Tiba-tiba, rombongan itu melempari mereka dengan cat tembok yang dibungkus plastik. Tak hanya melempari rombongan itu juga mengejar mereka.
Rakadio bersama teman-temannya pun langsung tancap gas untuk kabur dari kejaran rombongan itu. Tak jelas permasalahan yang menyebabkan rombongan itu mengejar mereka. Saat melintasi depan Toko Besi Srigading, Dusun Jayan, Desa Kebonagung, Imogiri, stang motor Rakadio ditendang APS. Ia pun terjatuh dan tak bisa bangun lagi. Warga sekitar menolongnya untuk membawanya ke rumah sakit.
Rakadio mengalami patah tulang leher, retak tulang punggung, dan pergeseran tulang ekor akibat serangan itu. Ia juga lumpuh karena ada bagian saraf yang terkena. Setelah sempat dirawat di rumah sakit selama 27 hari, ia pun meninggal pada 9 Januari.
”Ini kejahatan jalanan tanpa motivasi yang jelas. Orang sebut di sini klitih. Motifnya sementara ini untuk iseng. Dia membawa cat yang dikemas dalam kantong plastik. Tujuannya untuk dilempar kepada rombongan yang papasan. Korban dipilih secara acak,” kata Wachyu.
Wachyu menambahkan, APS menjalankan aksinya bersama 11 temannya. Aparat kepolisian masih memeriksa teman-teman tersangka itu. Apabila ada bukti yang cukup, bisa saja jumlah tersangka bertambah. Teman-teman tersangka masih berusia 16-18 tahun dan berstatus pelajar.
”Kalau dilihat sementara, ini diduga geng motor. Karena, sebagian besar sepeda motornya sama. Lalu, mereka juga tergabung dalam satu grup WA (WhatsApp) yang sama bernama ’Sedulur’. Padahal, mereka berbeda tempat tinggal dan sekolah. Kami menganalisa dari itu,” kata Wachyu.
Ia menambahkan, tersangka bakal dijerat dengan Pasal 351 Ayat 3 Kitab Undang-Undang Hukum Pidana. Ini karena perbuatan yang dilakukan tersangka telah mengakibatkan hilangnya nyawa. Ancaman hukuman maksimal tujuh tahun penjara.

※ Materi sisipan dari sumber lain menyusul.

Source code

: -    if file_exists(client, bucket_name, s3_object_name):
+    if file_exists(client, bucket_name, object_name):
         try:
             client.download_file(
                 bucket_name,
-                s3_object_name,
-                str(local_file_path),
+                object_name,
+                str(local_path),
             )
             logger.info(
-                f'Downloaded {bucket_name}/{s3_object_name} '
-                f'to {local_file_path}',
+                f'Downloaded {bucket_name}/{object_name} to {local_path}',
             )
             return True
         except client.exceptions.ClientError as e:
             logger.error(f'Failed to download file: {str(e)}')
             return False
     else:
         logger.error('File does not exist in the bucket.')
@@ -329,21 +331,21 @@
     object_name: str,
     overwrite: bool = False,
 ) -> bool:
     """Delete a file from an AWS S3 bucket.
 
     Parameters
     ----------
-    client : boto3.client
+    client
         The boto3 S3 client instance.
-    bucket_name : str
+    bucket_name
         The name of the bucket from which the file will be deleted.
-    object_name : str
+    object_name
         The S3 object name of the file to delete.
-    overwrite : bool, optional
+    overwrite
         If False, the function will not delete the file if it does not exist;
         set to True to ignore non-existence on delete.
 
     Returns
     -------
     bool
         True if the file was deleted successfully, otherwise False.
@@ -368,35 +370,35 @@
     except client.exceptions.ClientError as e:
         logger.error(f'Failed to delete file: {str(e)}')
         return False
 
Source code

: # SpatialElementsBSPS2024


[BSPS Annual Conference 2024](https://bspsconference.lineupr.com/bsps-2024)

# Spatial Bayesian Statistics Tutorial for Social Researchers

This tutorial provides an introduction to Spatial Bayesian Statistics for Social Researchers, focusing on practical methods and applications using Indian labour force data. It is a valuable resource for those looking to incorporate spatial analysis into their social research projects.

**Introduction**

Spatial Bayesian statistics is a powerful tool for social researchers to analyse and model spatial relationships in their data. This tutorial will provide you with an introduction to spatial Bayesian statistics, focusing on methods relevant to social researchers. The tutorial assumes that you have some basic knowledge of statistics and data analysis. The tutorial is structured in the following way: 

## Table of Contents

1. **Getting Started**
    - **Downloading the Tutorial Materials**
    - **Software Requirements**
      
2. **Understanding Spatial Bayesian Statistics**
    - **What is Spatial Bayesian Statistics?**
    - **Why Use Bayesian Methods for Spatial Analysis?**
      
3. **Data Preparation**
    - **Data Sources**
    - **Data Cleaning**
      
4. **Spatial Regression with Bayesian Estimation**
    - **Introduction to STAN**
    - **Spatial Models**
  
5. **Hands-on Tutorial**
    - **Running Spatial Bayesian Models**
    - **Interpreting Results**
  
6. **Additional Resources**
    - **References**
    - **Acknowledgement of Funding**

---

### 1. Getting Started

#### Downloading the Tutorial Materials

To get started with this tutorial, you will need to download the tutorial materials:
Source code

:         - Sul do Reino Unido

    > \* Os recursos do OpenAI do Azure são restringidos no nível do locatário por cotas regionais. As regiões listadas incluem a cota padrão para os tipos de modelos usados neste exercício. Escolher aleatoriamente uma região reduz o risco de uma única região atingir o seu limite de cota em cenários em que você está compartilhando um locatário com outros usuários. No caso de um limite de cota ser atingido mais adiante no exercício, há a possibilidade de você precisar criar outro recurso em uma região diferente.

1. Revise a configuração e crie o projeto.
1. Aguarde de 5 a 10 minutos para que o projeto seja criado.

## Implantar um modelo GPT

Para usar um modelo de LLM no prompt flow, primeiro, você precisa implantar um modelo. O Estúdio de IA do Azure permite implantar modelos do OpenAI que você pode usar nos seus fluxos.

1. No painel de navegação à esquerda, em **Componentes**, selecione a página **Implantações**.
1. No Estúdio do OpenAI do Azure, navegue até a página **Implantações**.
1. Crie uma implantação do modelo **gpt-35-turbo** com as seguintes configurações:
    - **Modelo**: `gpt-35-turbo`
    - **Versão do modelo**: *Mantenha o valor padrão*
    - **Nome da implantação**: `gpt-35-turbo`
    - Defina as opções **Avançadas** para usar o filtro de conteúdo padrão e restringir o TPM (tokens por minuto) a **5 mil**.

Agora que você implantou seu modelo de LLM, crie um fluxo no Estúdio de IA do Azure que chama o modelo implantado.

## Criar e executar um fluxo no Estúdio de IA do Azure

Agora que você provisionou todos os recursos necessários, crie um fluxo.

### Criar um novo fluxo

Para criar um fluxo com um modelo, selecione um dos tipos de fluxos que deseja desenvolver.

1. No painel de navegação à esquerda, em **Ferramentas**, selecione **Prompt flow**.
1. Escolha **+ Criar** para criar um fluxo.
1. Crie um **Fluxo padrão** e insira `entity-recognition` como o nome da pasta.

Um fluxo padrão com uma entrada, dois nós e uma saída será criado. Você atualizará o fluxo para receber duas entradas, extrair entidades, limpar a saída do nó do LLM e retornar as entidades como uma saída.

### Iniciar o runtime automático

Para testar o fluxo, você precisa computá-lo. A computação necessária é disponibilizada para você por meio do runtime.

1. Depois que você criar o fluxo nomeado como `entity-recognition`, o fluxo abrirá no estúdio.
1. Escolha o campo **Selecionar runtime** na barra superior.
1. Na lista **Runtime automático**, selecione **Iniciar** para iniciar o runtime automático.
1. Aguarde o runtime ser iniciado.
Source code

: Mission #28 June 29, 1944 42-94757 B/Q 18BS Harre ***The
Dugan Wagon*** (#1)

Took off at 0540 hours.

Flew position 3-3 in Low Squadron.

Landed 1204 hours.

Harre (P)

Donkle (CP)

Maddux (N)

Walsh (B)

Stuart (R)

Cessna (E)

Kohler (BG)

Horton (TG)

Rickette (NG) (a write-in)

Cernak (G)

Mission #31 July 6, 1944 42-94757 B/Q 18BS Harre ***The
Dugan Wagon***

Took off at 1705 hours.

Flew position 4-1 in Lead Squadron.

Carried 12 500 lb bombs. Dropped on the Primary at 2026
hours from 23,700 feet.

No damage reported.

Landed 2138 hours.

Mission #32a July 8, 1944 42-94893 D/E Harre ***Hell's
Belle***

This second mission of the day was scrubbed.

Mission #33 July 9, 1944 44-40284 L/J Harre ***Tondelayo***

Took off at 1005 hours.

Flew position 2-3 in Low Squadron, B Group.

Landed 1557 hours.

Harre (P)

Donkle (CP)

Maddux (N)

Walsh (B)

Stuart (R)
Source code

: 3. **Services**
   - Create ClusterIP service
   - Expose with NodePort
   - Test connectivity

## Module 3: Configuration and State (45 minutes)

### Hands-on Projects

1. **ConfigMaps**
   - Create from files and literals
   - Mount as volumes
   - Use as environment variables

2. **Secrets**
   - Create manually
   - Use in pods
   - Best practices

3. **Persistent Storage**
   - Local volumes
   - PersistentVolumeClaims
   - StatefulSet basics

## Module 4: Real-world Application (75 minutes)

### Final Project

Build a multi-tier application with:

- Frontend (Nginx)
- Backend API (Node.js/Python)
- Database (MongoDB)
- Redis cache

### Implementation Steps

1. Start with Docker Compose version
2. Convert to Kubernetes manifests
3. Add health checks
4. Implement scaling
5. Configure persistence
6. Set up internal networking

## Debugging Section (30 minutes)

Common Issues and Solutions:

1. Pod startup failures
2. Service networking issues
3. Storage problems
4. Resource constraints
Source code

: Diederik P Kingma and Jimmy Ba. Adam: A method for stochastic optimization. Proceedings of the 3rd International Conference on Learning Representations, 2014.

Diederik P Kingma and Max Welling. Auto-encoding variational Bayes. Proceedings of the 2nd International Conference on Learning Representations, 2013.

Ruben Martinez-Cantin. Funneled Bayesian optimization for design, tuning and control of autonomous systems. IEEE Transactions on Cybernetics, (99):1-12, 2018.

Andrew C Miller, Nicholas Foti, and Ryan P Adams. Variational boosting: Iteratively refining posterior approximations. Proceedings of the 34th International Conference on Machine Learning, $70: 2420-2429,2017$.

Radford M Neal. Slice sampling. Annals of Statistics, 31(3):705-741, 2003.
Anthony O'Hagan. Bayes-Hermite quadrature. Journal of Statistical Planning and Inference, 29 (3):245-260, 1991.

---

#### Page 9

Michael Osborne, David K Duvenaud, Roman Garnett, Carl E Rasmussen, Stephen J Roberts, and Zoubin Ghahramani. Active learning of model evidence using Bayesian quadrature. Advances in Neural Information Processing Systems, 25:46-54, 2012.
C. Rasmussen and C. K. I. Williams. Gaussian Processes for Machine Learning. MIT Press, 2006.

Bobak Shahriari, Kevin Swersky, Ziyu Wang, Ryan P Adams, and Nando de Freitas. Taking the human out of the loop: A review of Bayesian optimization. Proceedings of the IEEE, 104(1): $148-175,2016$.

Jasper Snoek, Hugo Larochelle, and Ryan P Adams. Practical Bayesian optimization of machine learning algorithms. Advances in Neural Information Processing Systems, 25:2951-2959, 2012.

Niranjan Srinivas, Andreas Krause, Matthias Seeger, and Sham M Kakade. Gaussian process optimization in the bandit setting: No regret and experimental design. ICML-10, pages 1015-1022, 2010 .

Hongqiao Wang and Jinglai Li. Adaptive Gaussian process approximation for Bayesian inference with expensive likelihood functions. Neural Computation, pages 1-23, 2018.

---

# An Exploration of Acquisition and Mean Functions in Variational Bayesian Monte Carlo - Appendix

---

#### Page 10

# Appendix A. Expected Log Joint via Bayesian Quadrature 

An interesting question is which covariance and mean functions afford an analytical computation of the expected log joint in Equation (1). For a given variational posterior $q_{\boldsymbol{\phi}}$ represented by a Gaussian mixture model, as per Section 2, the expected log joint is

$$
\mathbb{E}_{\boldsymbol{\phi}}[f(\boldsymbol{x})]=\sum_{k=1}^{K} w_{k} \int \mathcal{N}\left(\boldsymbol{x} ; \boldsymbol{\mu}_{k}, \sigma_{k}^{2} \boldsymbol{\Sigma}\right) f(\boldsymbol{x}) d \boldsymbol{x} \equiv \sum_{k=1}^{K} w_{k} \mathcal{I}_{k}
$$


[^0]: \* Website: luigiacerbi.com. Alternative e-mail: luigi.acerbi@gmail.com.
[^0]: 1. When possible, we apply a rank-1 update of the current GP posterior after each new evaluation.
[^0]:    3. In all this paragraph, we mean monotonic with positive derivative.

Widiastuti (39), ibu Rakadio, berharap penegakan hukum berjalan sebagaimana mestinya. Tersangka harus mendapatkan hukuman setimpal. Ia mengaku masih sangat terpukul dengan kepergian anaknya itu. Ia berharap kejadian serupa tidak terulang lagi.
Sebelumnya, klitih yang juga memakan korban jiwa terjadi di Yogyakarta, Minggu (22/9/2019). Korbannya seorang siswa SMK bernama Egy Hermawan (17). Peristiwa naas dialami korban seusai menonton kejuaraan futsal antar-SMA dan SMK.
Ia diserang sekelompok pelajar lain yang tak dikenalnya. Salah seorang penyerangnya menggunakan senjata tajam. Korban meninggal akibat terlalu banyak mengeluarkan darah dan tak sempat tertolong ketika dilarikan ke rumah sakit.